Die Kirchen in der DDR blieben hingegen staatsfern und nahmen später einen entschiedenen Friedens-Standort ein, der sie allein an Jesus von Nazareth band. Ihre Seelsorge für Wehrpflichtige, Bausoldaten und Verweigerer vollzog sich unabhängig, als rein kirchliche Aufgabe. Nach der staatlichen Vereinigung wurden die Erfahrungsschätze der "DDR-Christenheit" ignoriert. Kritik an der staatskirchlichen Verflechtung, wie sie Pfarrer Axel Noack (Kirchenprovinz Sachsen) 1990 vorgetragen hat, ist aber heute dringlicher denn je: "Mit dem Militärseelsorgevertrag geht die Kirche eine Grundbindung an die Armee ein, die der Freiheit ihrer Verkündigung gefährlich werden kann ... (Es) hat die Kirche sich ohne Not in eine 'Bindung' begeben, die die Klarheit ihres Zeugnisses verdunkeln muss ... Im demokratischen Rechtsstaat ... besteht nicht die Nötigung zu einem Militärseelsorgevertrag."

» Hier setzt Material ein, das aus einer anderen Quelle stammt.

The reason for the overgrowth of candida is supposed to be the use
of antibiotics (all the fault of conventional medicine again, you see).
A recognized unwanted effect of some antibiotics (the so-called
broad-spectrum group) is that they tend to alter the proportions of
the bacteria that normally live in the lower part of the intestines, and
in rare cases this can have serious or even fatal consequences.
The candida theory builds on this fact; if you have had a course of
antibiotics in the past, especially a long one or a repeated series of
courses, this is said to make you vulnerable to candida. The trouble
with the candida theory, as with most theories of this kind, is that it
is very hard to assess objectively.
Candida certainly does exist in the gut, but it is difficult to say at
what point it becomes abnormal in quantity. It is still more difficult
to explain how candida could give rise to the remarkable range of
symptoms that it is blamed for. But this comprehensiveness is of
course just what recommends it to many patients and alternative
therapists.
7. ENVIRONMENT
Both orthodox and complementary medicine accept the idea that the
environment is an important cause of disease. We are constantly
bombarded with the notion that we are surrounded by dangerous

Dieser Sammelband vermittelt Orientierung, Impulse und Vorbilder der Befreiung für die Debatte über das Militärkirchenwesen - mit Texten von: Ralf Becker, Wolfram Beyer, Peter Bürger, Gerhard Czermak, John Dear, Matthias-W. Engelke, Erasmus von Rotterdam, Hanna E. Fetköter, Albert Fuchs, Joachim Garstecki, Matthias Gürtler, Ullrich Hahn, Georg D. Heidingsfelder, Hartwig Hohnsbein, Uwe Koch, Victoria Kropp, Gerhard Loettel, Walter Mixa, Franz Nadler, Thomas Nauerth, Martin Niemöller, Leo Petersmann, Rainer Schmid, Tertullian, Reinhard J. Voß, Bernhard Willner, Bernd Winkelmann und Hans Dieter Zepf.

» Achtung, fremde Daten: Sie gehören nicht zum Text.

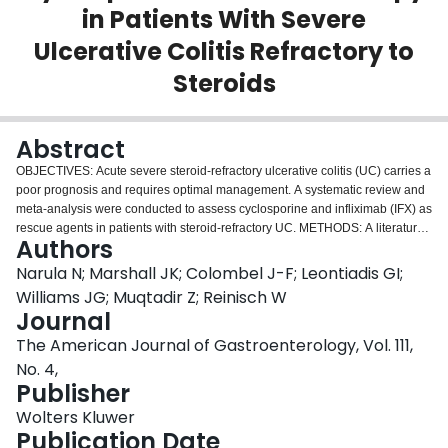
in Patients With Severe
Login
Ulcerative Colitis Refractory to
Steroids
Abstract
OBJECTIVES: Acute severe steroid-refractory ulcerative colitis (UC) carries a
poor prognosis and requires optimal management. A systematic review and
meta-analysis were conducted to assess cyclosporine and infliximab (IFX) as
rescue agents in patients with steroid-refractory UC. METHODS: A literature
Authors
search identified studies that investigated IFX and cyclosporine in steroid-
refractory UC patients. The primary outcome was short-term response to
Narula N; Marshall JK; Colombel J-F; Leontiadis GI;
treatment. Secondary outcomes included the rates of colectomy at 3 months
Williams JG; Muqtadir Z; Reinisch W
and 12 months, adverse drug reactions, post-operative complications in
Journal
those who received rescue therapy but underwent colectomy subsequently,
The American Journal of Gastroenterology, Vol. 111,
and mortality. Odds ratios (ORs) with 95% confidence intervals (CIs) are
reported. RESULTS: Overall, 16 studies with 1,473 participants were eligible
No. 4,
for inclusion. Among three randomized controlled trials, no significant
Publisher
difference was seen with IFX compared with cyclosporine with regard to
Wolters Kluwer
treatment response and 3- or 12-month colectomy. Among 13 non-
Publication Date
randomized studies, IFX was associated with significantly higher rates of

Herausgegeben in Kooperation mit dem Ökumenischen Institut für Friedenstheologie
Autorenportrait
Rainer Schmid:
Rainer Schmid, geb. 1963, evangelischer Theologe in Württemberg, aktiv im Internationalen Versöhnungsbund und in der Deutschen Friedensgesellschaft - Vereinigte Kriegsdienstgegner/innen (DFG-VK). Er setzt sich gegen Atomwaffen, Rüstungsfirmen und Militärwerbung ein. Aufklärungsarbeit zur "Zusammenarbeit der Kirchen mit dem Militär"; wurde von der Kirchenleitung mehrfach unfreiwillig versetzt und erhielt den "Amos-Preis für Zivilcourage in Kirche und Gesellschaft".
Thomas Nauerth:
Nauerth, Thomas, Dr. theol. habil.; apl. Prof. für Religionspädagogik am Institut für Katholische Theologie Universität Osnabrück; Mitglied im Ökumenischen Institut für Friedenstheologie / Ecumenical Institute of Peace Theology und im Internationalen Versöhnungsbund/Deutscher Zweig, sowie im wissenschaftlichen Beirat von Pax Christi. Redakteur der Homepage www.friedenstheologie.de.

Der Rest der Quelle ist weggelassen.